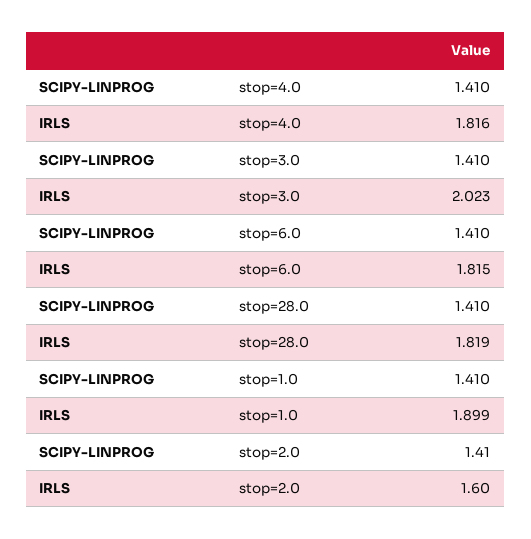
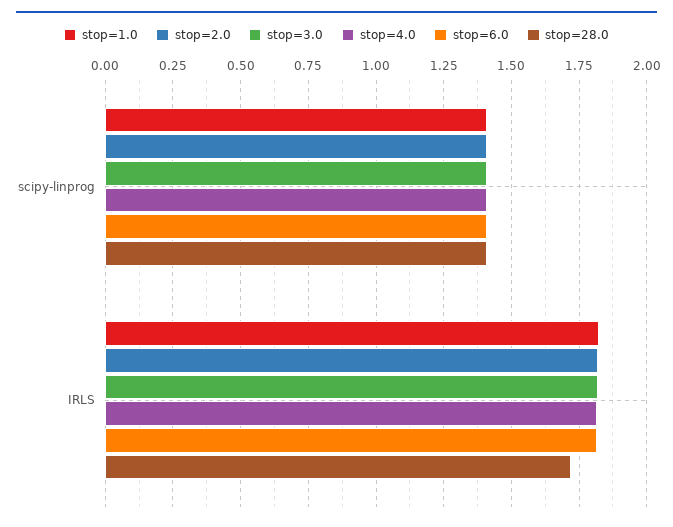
stop=3.0, IRLS: 2.023 -> 1.825
stop=28.0, IRLS: 1.819 -> 1.725
stop=1.0, IRLS: 1.899 -> 1.825
stop=2.0, IRLS: 1.6 -> 1.825

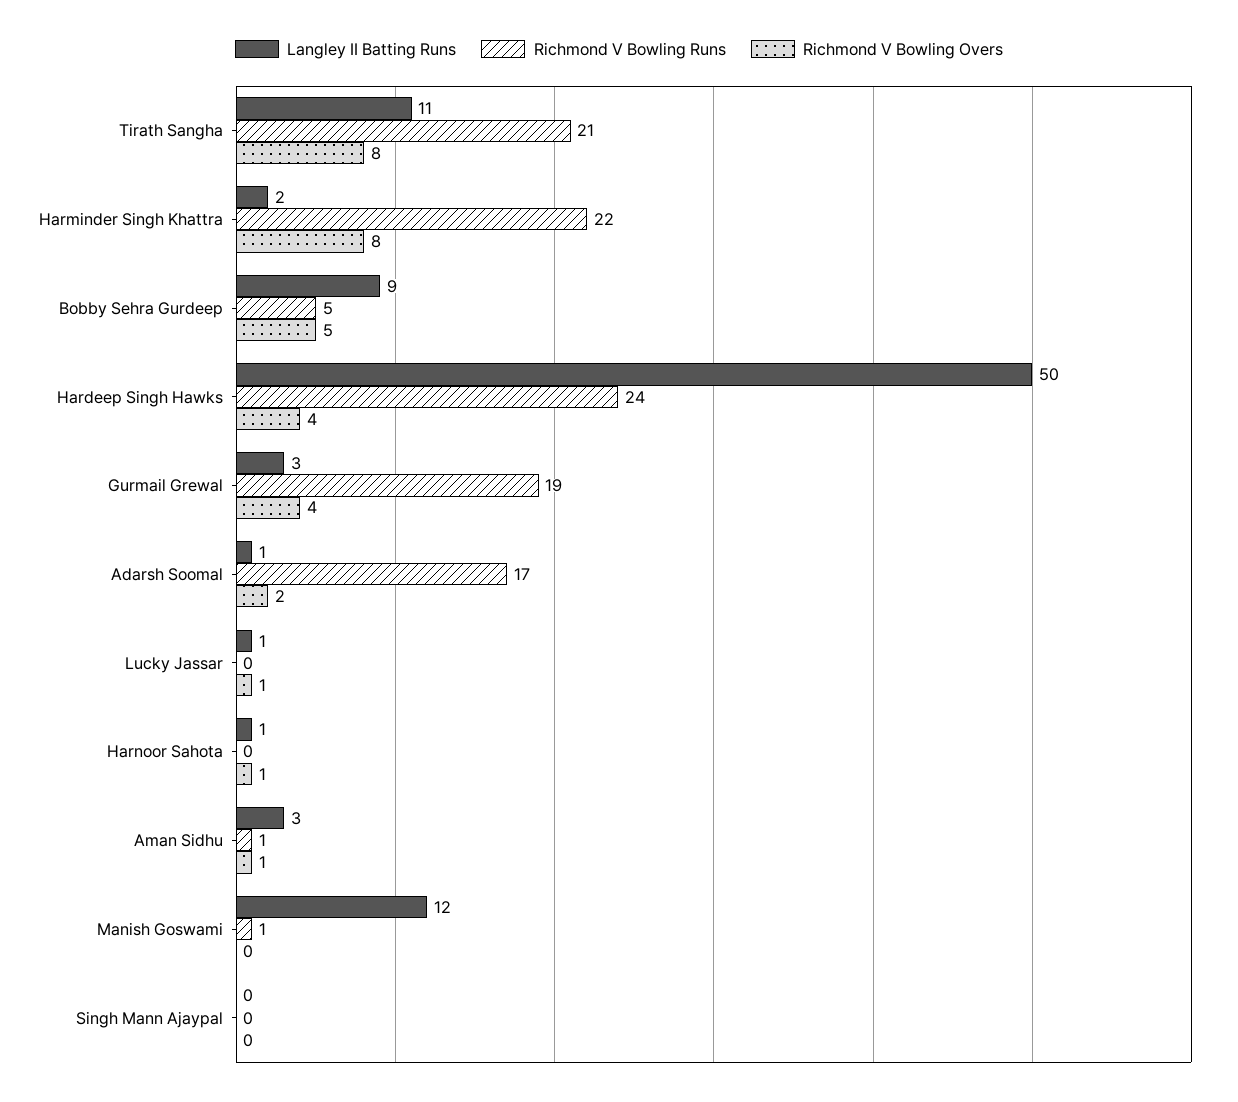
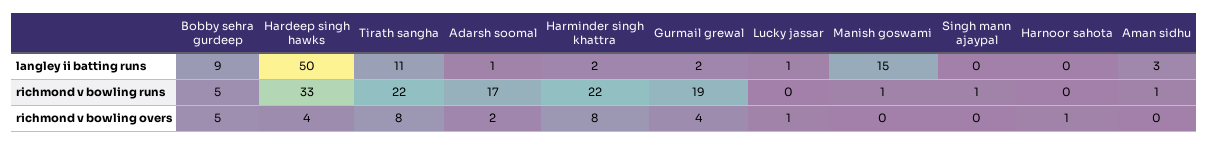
Richmond V Bowling Runs, Tirath Sangha: 21 -> 22
Richmond V Bowling Runs, Hardeep Singh Hawks: 24 -> 33
Langley II Batting Runs, Gurmail Grewal: 3 -> 2
Langley II Batting Runs, Harnoor Sahota: 1 -> 0
Richmond V Bowling Overs, Aman Sidhu: 1 -> 0
Langley II Batting Runs, Manish Goswami: 12 -> 15
Richmond V Bowling Runs, Singh Mann Ajaypal: 0 -> 1

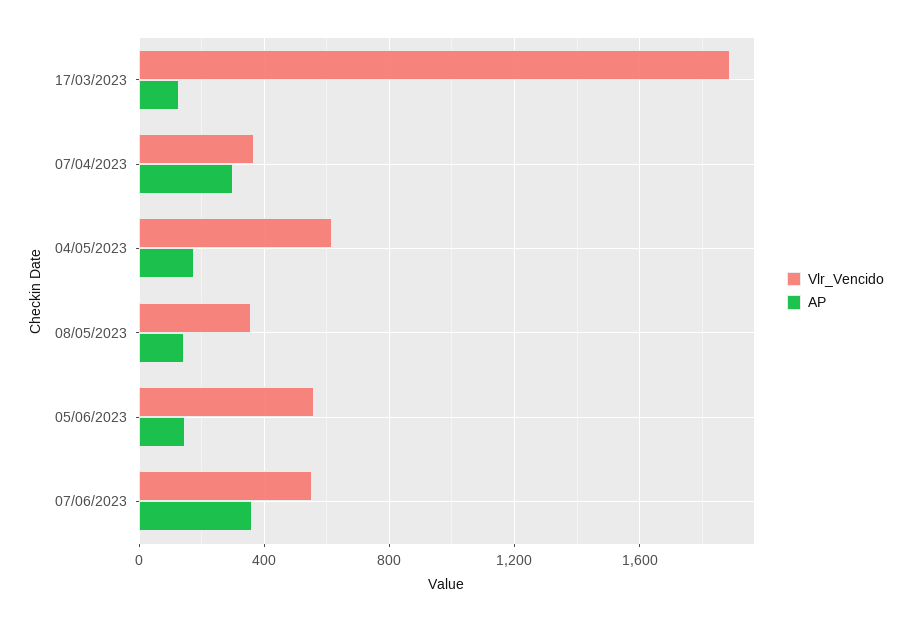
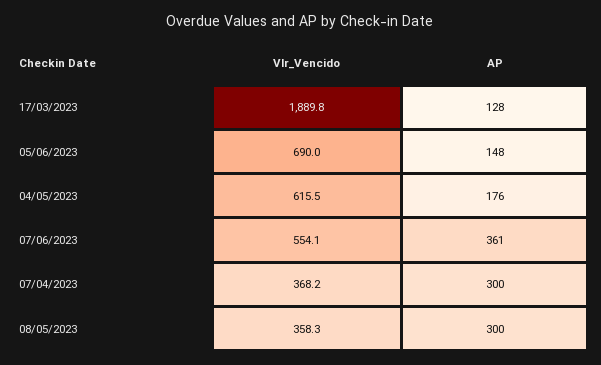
AP, 08/05/2023: 150 -> 300
Vlr_Vencido, 05/06/2023: 550 -> 690

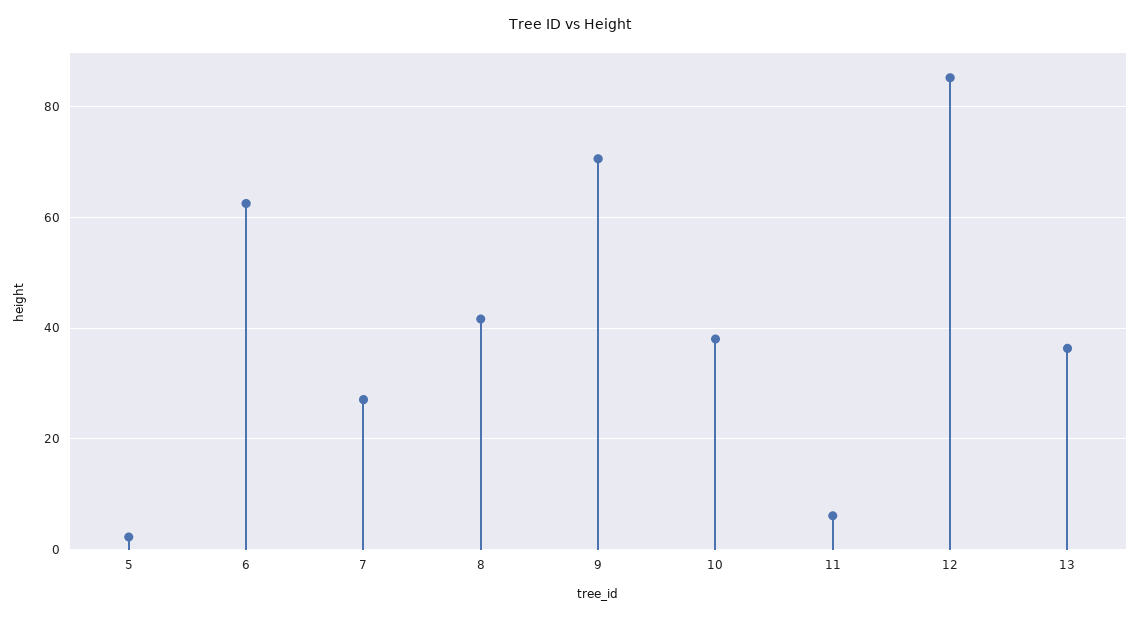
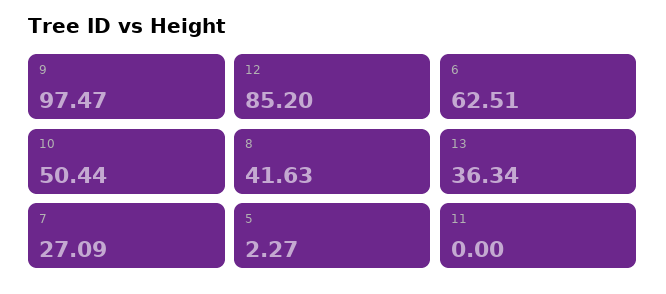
9: 70 -> 97.47
10: 38 -> 50.44
11: 6 -> 0

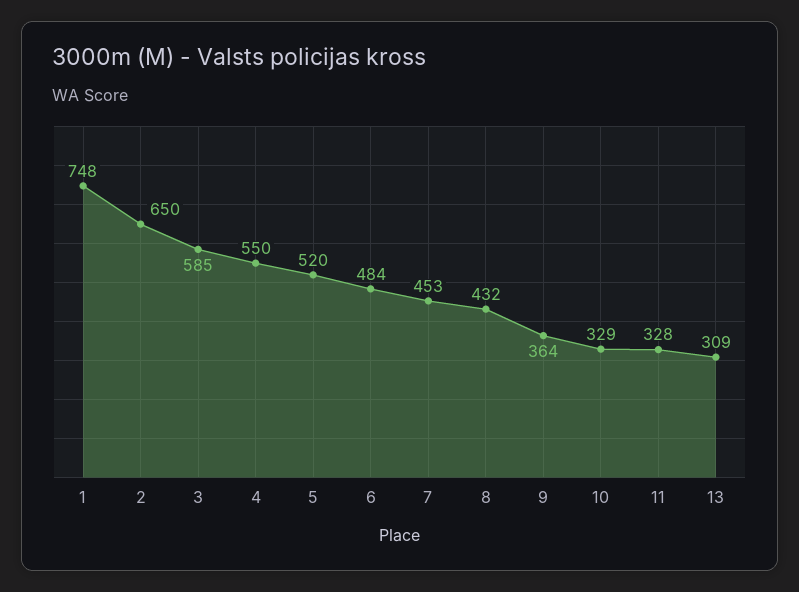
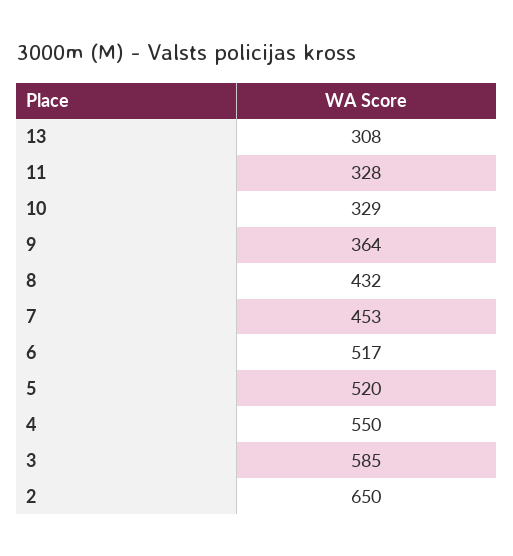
1: 748 -> none
6: 484 -> 517
13: 309 -> 308

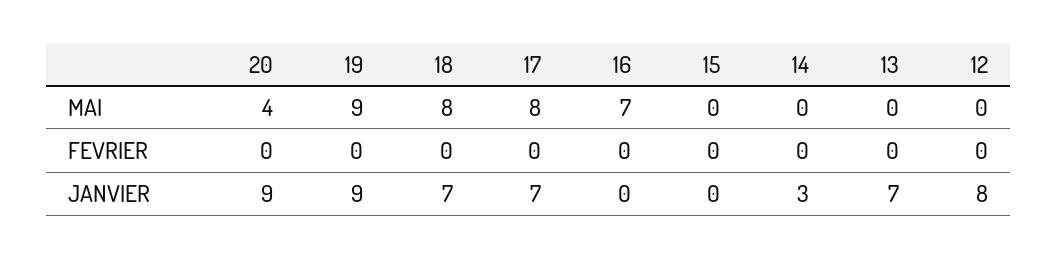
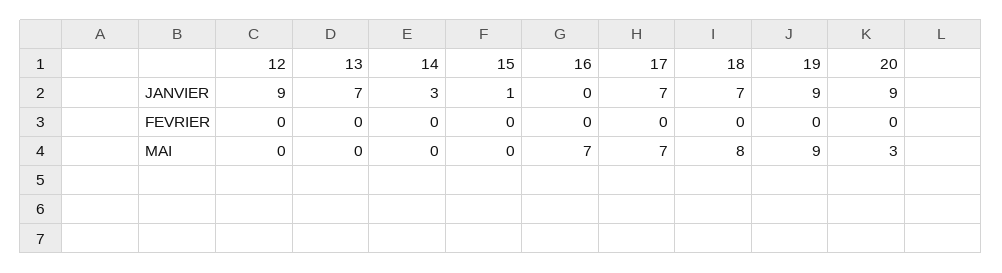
20, MAI: 4 -> 3
17, MAI: 8 -> 7
15, JANVIER: 0 -> 1
12, JANVIER: 8 -> 9

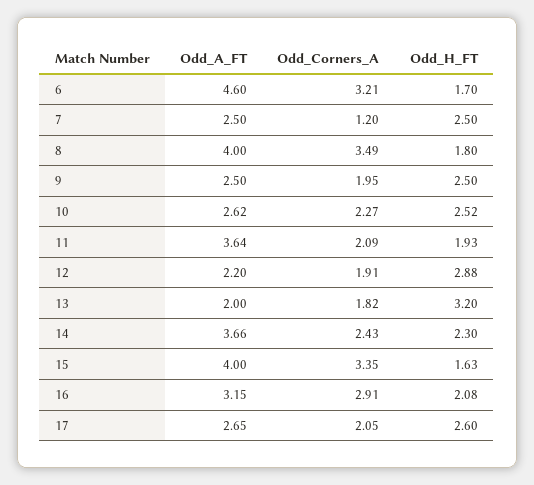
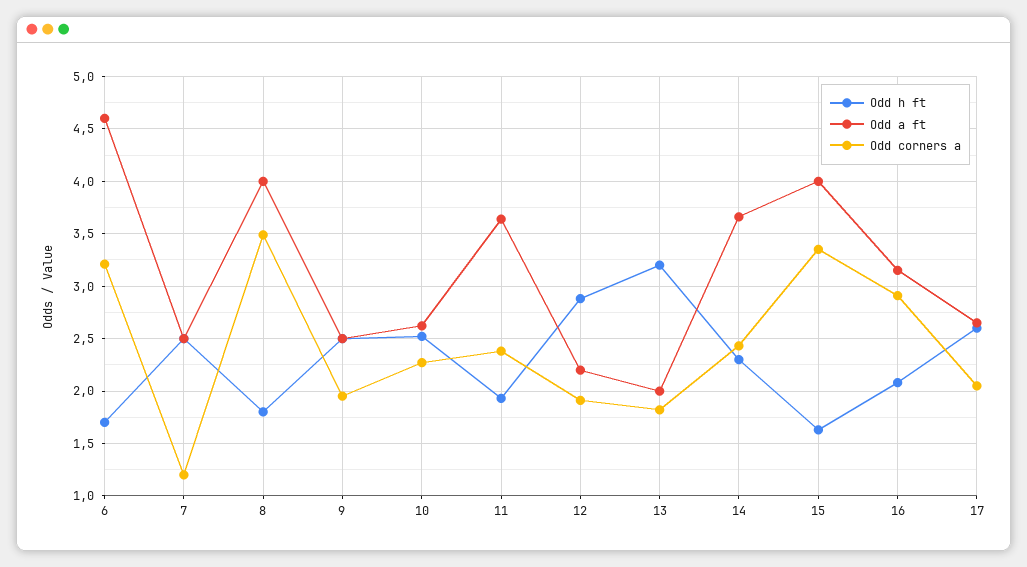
Odd_Corners_A, 11: 2.09 -> 2.4

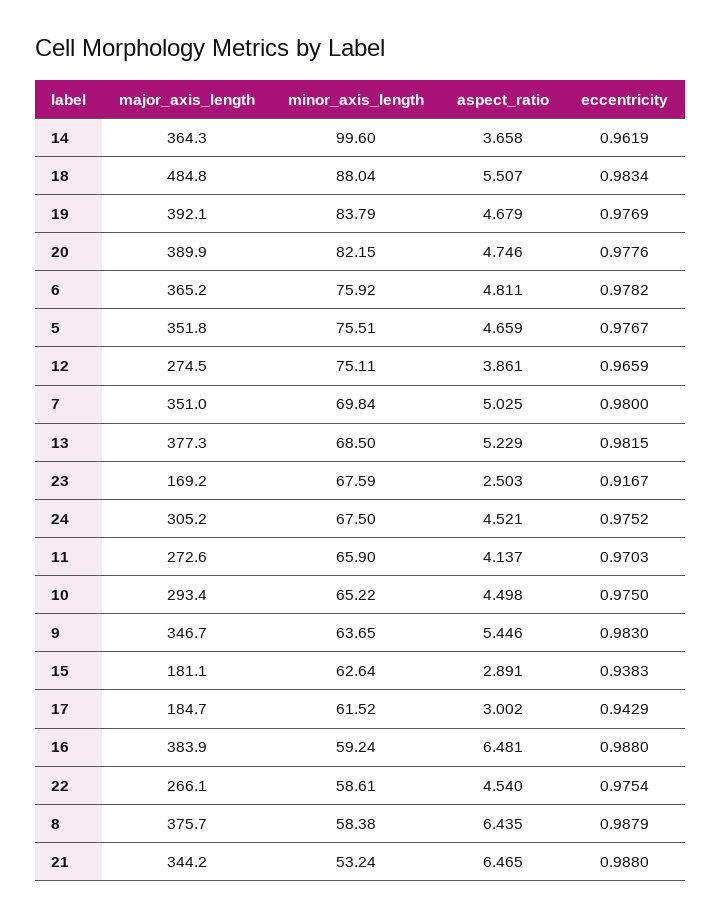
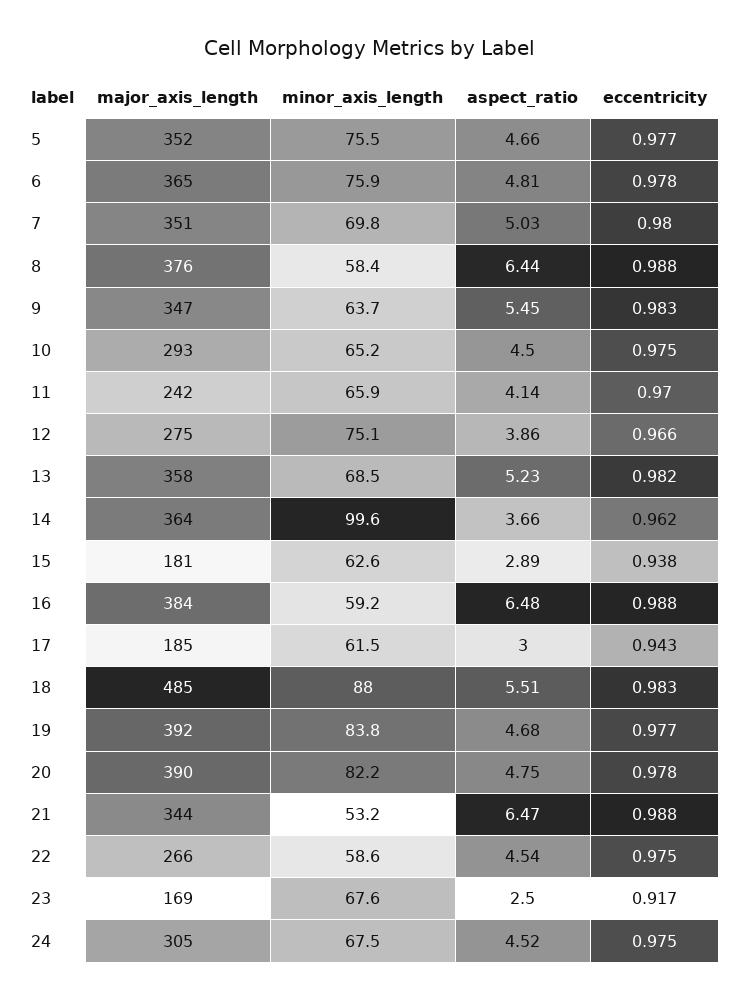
major_axis_length, 13: 377.3 -> 358
major_axis_length, 11: 272.6 -> 242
+-------+
Instruction
From the line holding "AP, 08/05/2023: 150 -> 300" to the line holding "Odd_Corners_A, 11: 2.09 -> 2.4", both included, retype the entries above exactly and drop the pictures.

Answer to the exercise
AP, 08/05/2023: 150 -> 300
Vlr_Vencido, 05/06/2023: 550 -> 690

9: 70 -> 97.47
10: 38 -> 50.44
11: 6 -> 0

1: 748 -> none
6: 484 -> 517
13: 309 -> 308

20, MAI: 4 -> 3
17, MAI: 8 -> 7
15, JANVIER: 0 -> 1
12, JANVIER: 8 -> 9

Odd_Corners_A, 11: 2.09 -> 2.4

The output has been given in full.